[Stored data entries]
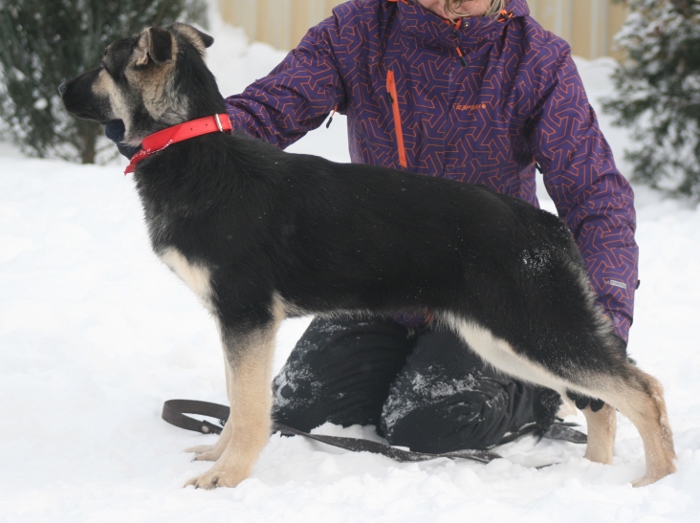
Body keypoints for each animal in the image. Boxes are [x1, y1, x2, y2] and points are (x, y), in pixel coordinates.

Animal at [61, 23, 680, 492]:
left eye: (103, 65)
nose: (62, 88)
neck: (191, 146)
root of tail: (547, 225)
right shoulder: (240, 326)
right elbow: (237, 402)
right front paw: (217, 456)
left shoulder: (247, 318)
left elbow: (249, 408)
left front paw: (229, 476)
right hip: (508, 341)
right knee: (600, 400)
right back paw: (591, 476)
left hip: (532, 333)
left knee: (641, 391)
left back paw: (653, 483)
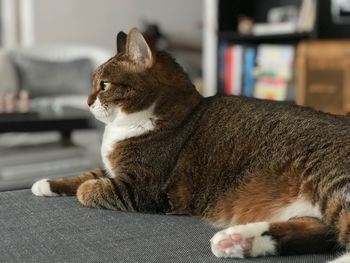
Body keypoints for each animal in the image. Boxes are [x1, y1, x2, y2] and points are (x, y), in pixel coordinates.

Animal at [31, 27, 350, 262]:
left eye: (104, 85)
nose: (86, 102)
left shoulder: (141, 187)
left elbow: (88, 189)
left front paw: (79, 189)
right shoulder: (113, 170)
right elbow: (87, 174)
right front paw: (46, 184)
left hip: (332, 180)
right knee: (319, 232)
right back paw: (235, 241)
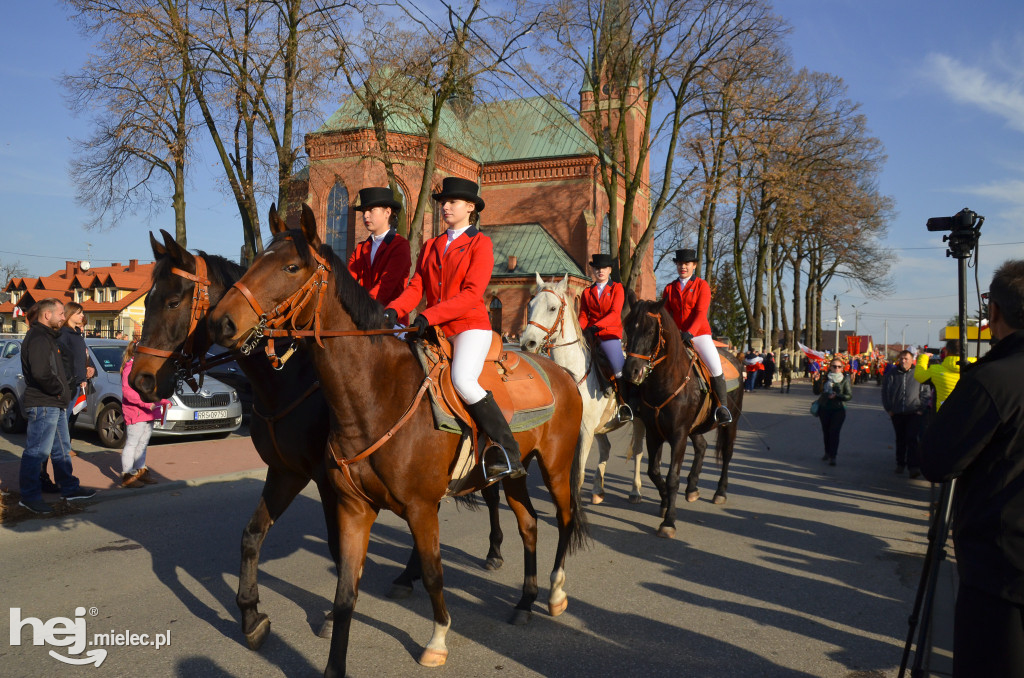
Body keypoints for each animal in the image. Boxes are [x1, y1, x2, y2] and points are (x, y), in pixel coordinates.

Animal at [207, 208, 589, 678]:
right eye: (257, 259)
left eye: (290, 267)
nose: (221, 321)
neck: (375, 394)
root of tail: (559, 372)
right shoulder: (353, 508)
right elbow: (345, 594)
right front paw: (333, 662)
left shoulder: (421, 508)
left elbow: (433, 572)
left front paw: (438, 639)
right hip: (515, 474)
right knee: (530, 524)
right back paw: (525, 602)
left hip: (556, 467)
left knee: (565, 519)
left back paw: (555, 593)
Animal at [520, 274, 638, 503]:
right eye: (529, 305)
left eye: (552, 308)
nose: (527, 343)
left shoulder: (585, 431)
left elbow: (579, 475)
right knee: (606, 448)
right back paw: (598, 491)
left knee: (638, 452)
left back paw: (635, 491)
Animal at [618, 297, 741, 540]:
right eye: (627, 328)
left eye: (650, 330)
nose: (630, 372)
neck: (665, 381)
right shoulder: (654, 434)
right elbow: (654, 472)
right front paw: (665, 502)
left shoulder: (678, 435)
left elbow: (672, 477)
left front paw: (669, 521)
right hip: (695, 428)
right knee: (702, 446)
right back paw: (692, 487)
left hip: (729, 424)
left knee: (727, 454)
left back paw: (720, 491)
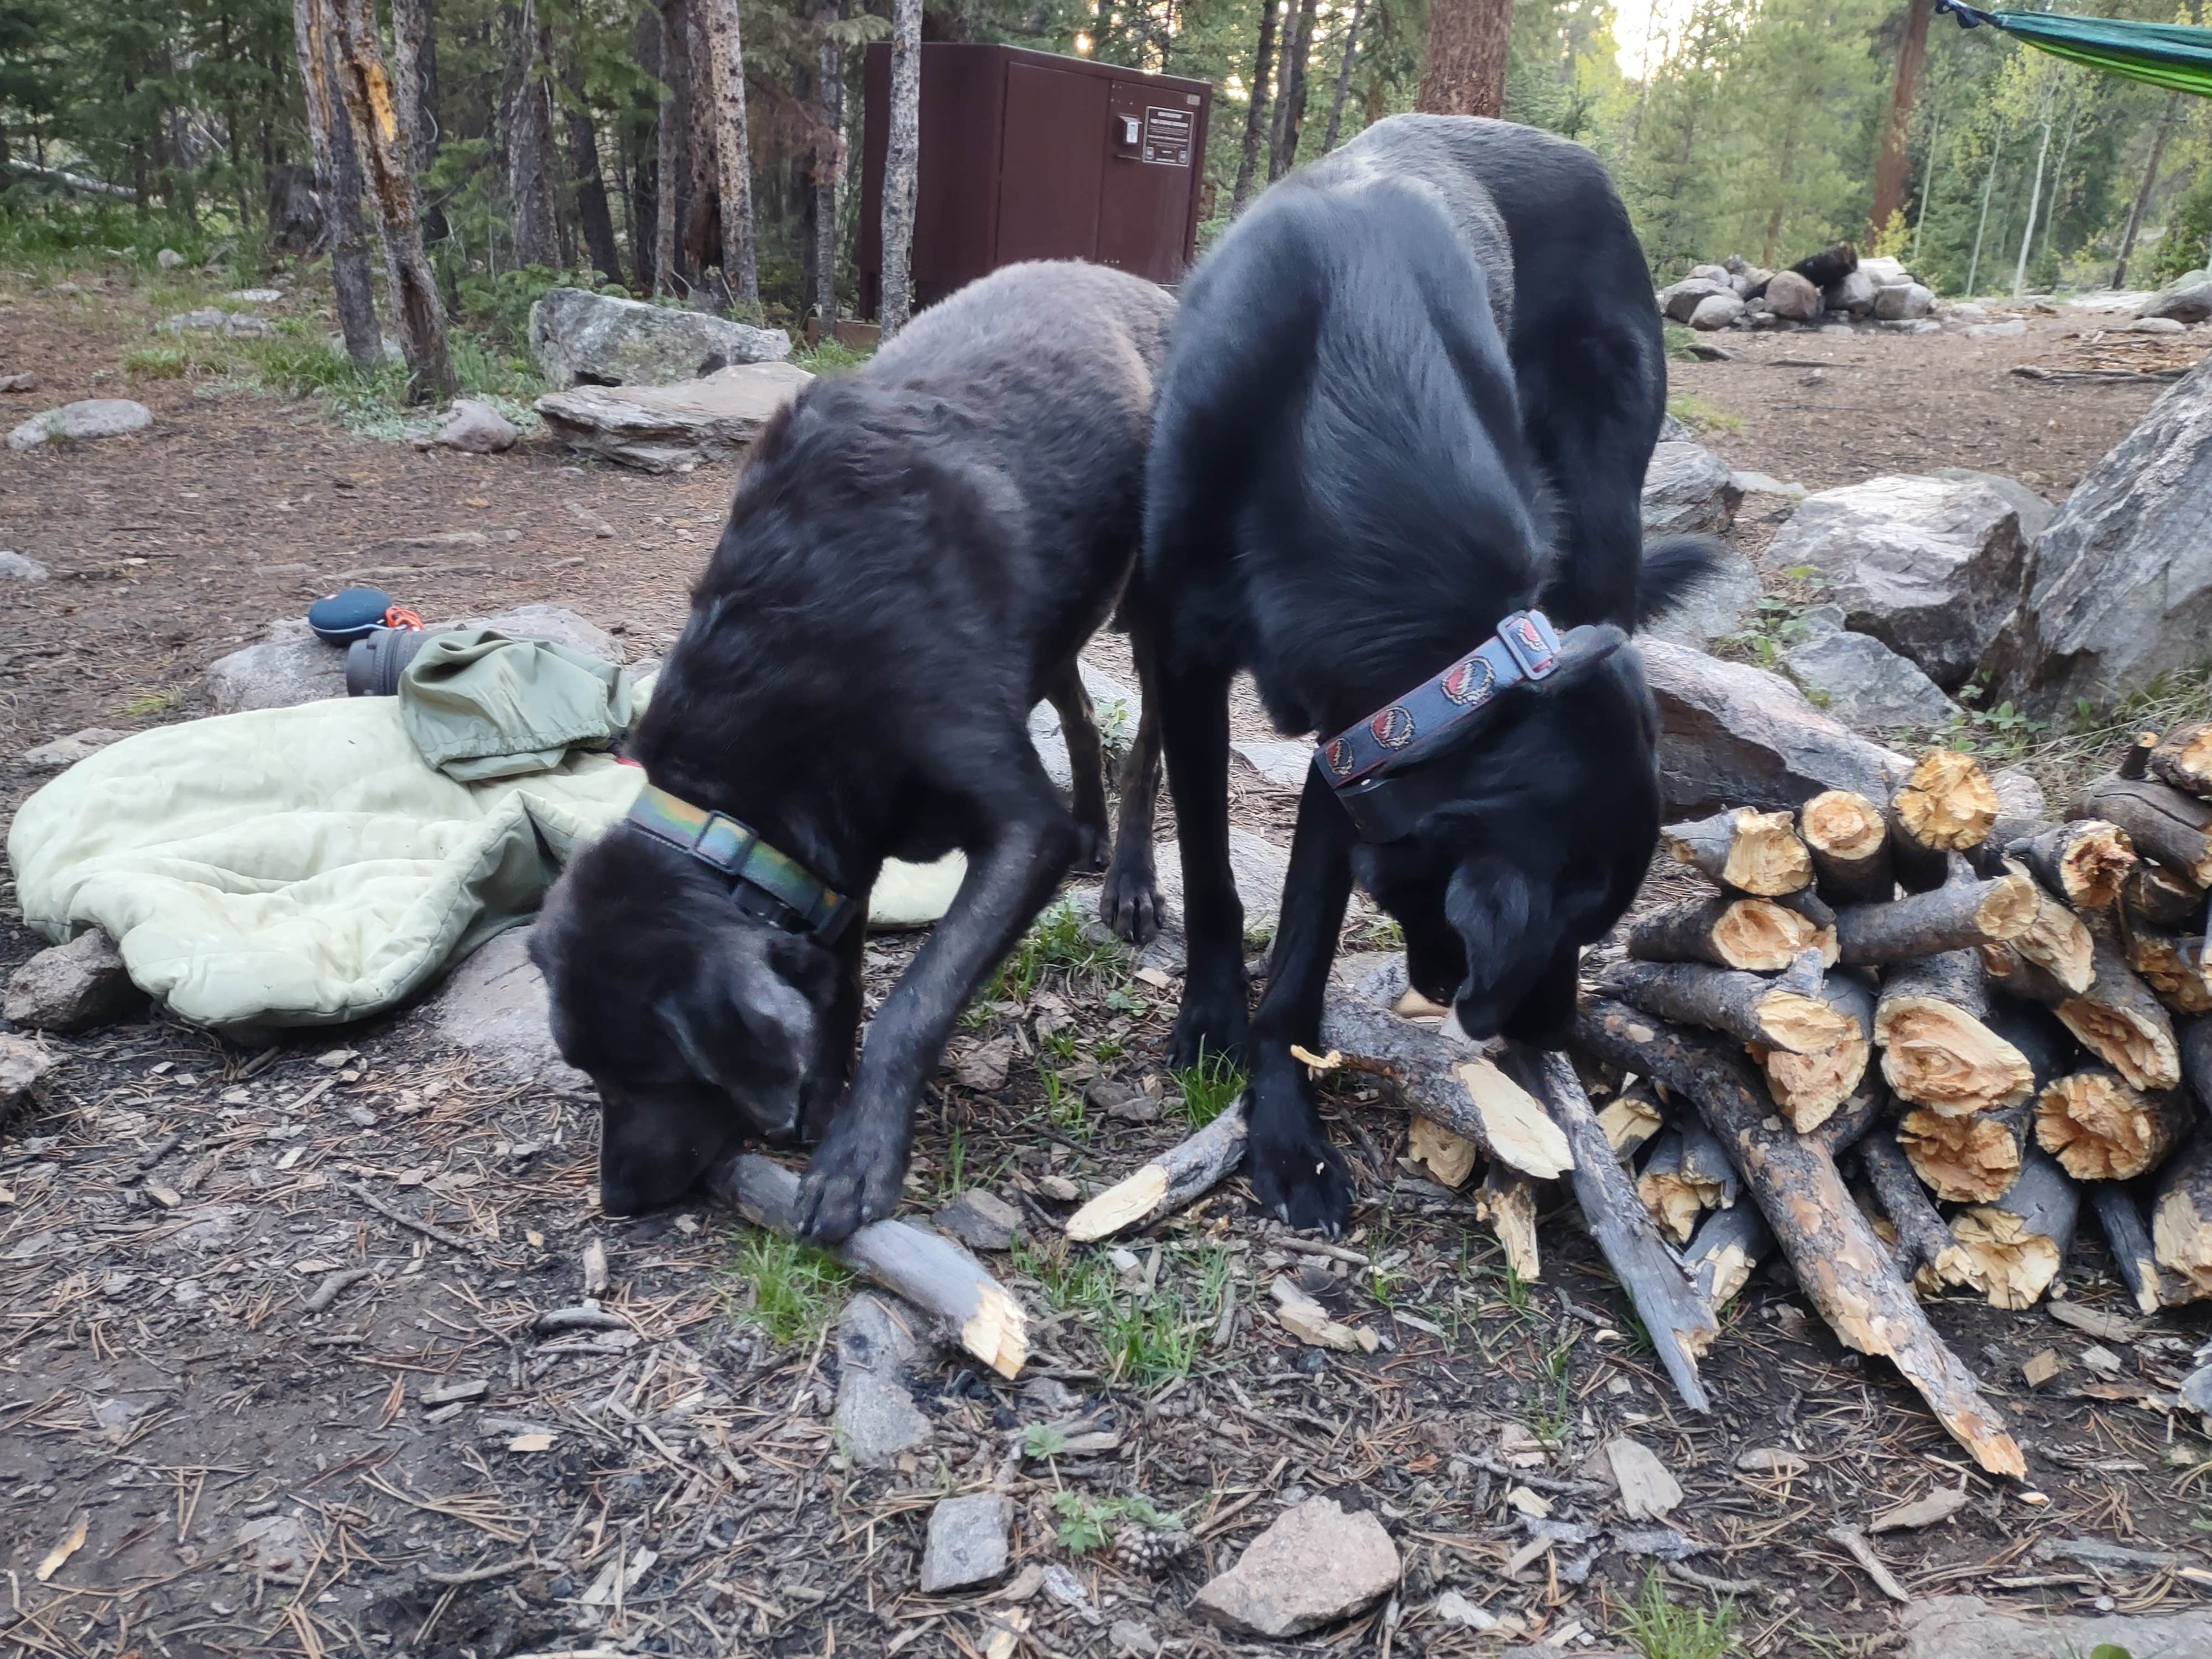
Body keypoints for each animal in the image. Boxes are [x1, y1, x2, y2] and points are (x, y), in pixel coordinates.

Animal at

▶ [Directions for this task]:
Repeat the lines above exactly, and keep every picture out.

▶ [Response to this exercise]:
Body keypoints for each animal in the image. Boxes are [x1, y1, x2, y2] and points are (x, y), in pixel coordinates.

Animal at [61, 23, 680, 492]:
left eye: (103, 65)
nose: (62, 88)
neck: (191, 146)
root of tail: (547, 225)
right shoulder: (240, 326)
right elbow: (237, 402)
right front paw: (217, 456)
left shoulder: (247, 318)
left elbow: (249, 408)
left front paw: (229, 476)
right hip: (508, 341)
right knee: (600, 400)
right back paw: (591, 476)
left hip: (532, 333)
left knee: (641, 391)
left back paw: (653, 483)
Body keypoints for each animal in the image. Boxes are [x1, y1, x2, y2] and points are (x, y), in pixel coordinates.

Animal at [31, 27, 350, 262]:
left eye: (104, 85)
nose: (86, 102)
left shoulder: (141, 187)
left elbow: (88, 189)
left front paw: (79, 189)
right shoulder: (113, 170)
right elbow: (87, 174)
right front paw: (46, 184)
left hip: (332, 180)
right knee: (319, 232)
right back paw: (235, 241)
Body keypoints for each animal in the image. Boxes are [x1, y1, x2, y2] and points are (x, y), in pixel coordinates.

Animal at [207, 208, 589, 678]:
right eye: (257, 259)
left eye: (290, 267)
nose: (221, 321)
neck: (375, 394)
root of tail: (559, 372)
right shoulder: (353, 508)
right elbow: (345, 594)
right front paw: (333, 662)
left shoulder: (421, 508)
left elbow: (433, 572)
left front paw: (438, 639)
right hip: (515, 474)
right knee: (530, 524)
right back paw: (525, 602)
left hip: (556, 467)
left knee: (565, 519)
left back paw: (555, 593)
Animal at [520, 274, 638, 503]:
right eye: (529, 305)
left eye: (552, 308)
nose: (527, 343)
left shoulder: (585, 431)
left elbow: (579, 475)
right knee: (606, 448)
right back paw: (598, 491)
left knee: (638, 452)
left back paw: (635, 491)
Animal at [618, 297, 741, 540]:
right eye: (627, 328)
left eye: (650, 330)
nose: (630, 372)
neck: (665, 381)
right shoulder: (654, 434)
right elbow: (654, 472)
right front paw: (665, 502)
left shoulder: (678, 435)
left elbow: (672, 477)
left front paw: (669, 521)
right hip: (695, 428)
right knee: (702, 446)
right back paw: (692, 487)
left hip: (729, 424)
left knee: (727, 454)
left back paw: (720, 491)
Body keypoints for each animal in the image. Boxes are [x1, y1, x2, y2] and points are (x, y), in pixel coordinates.

Animal at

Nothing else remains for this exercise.